# Death on the Rails



## Dean_Gretsch (May 12, 2017)




----------



## bulldurham (May 13, 2017)

I like the image, Dean, but when your logo overpowers the scene, I get turned off.


----------



## Dean_Gretsch (May 13, 2017)

Ahhh....I was afraid of that. Guess I should have listened to that little voice. Thank you for your honesty!


----------



## annamaria (May 13, 2017)

I do like the image minus the watermark. 

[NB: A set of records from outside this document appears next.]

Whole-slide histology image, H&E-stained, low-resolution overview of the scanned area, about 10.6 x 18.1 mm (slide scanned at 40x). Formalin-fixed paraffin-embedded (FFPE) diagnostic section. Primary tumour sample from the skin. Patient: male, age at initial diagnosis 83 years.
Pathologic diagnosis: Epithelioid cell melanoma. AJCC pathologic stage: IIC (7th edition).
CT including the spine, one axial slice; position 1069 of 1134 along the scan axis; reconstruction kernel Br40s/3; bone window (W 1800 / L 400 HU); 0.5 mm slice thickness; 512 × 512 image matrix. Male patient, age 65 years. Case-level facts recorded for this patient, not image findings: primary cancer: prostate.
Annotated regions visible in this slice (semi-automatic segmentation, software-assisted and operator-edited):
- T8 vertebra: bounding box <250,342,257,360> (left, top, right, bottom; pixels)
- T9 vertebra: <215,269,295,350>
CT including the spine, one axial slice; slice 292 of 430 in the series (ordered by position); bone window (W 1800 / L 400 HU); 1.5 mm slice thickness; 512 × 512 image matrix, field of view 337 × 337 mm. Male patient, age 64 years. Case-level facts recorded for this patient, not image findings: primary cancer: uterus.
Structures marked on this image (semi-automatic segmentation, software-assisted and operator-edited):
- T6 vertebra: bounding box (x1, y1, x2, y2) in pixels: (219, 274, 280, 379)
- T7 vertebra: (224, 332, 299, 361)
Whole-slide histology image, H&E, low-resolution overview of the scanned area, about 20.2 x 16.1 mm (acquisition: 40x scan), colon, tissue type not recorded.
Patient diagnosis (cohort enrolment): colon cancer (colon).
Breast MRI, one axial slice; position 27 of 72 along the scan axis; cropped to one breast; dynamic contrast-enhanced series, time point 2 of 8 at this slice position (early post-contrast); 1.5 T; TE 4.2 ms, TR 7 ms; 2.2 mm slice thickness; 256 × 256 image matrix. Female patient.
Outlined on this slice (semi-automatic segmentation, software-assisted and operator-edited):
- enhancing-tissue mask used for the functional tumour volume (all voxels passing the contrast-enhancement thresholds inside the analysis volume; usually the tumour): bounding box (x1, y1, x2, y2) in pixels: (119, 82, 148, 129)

Sent from my iPhone using Tapatalk


----------



## bulldurham (May 13, 2017)

Smaller, less opaque and away from the primary focal point.


----------



## BananaRepublic (May 13, 2017)

Dean_Gretsch said:


> View attachment 139839



Before you export the file just move the watermark to a different location. If you use Lightroom its way and on the same export screen.


----------



## Dean_Gretsch (May 13, 2017)

annamaria said:


> I do like the image minus the watermark.
> 
> 
> Sent from my iPhone using Tapatalk





bulldurham said:


> Smaller, less opaque and away from the primary focal point.





BananaRepublic said:


> Dean_Gretsch said:
> 
> 
> > View attachment 139839
> ...



Thank all of you for the welcomed critique. I do appreciate all advice from everyone. Once I get home later tonight, I will see about improving it. Thanks again!


----------



## Dean_Gretsch (May 13, 2017)

Ok, the crop is close to the original. Post editing is a little different. I hope this is what you guys were talking about.


----------



## BrentC (May 13, 2017)

Very nice!   I like it much better.


----------



## katsrevenge (May 13, 2017)

Very nice, without the really big watermark.


----------



## Dean_Gretsch (May 13, 2017)

BrentC said:


> Very nice!   I like it much better.





katsrevenge said:


> Very nice, without the really big watermark.


Thank you both very much!


----------



## bulldurham (May 14, 2017)

Yeah, that's the ticket.


----------



## The_Traveler (May 14, 2017)

I like the way it looks but the image is a bit incoherent.
Why is the skull sitting on the rail?
The two parts of the image don't mesh.


----------



## Dean_Gretsch (May 14, 2017)

bulldurham said:


> Yeah, that's the ticket.


Thank you BD for the insight and suggestions.



The_Traveler said:


> I like the way it looks but the image is a bit incoherent.
> Why is the skull sitting on the rail?
> The two parts of the image don't mesh.


Well, I am glad you liked the imagery even if it doesn't make sense. Perhaps if I had titled it " This route leads to death..."?
I just liked the way it looked. Thanks for your thoughts and input.


----------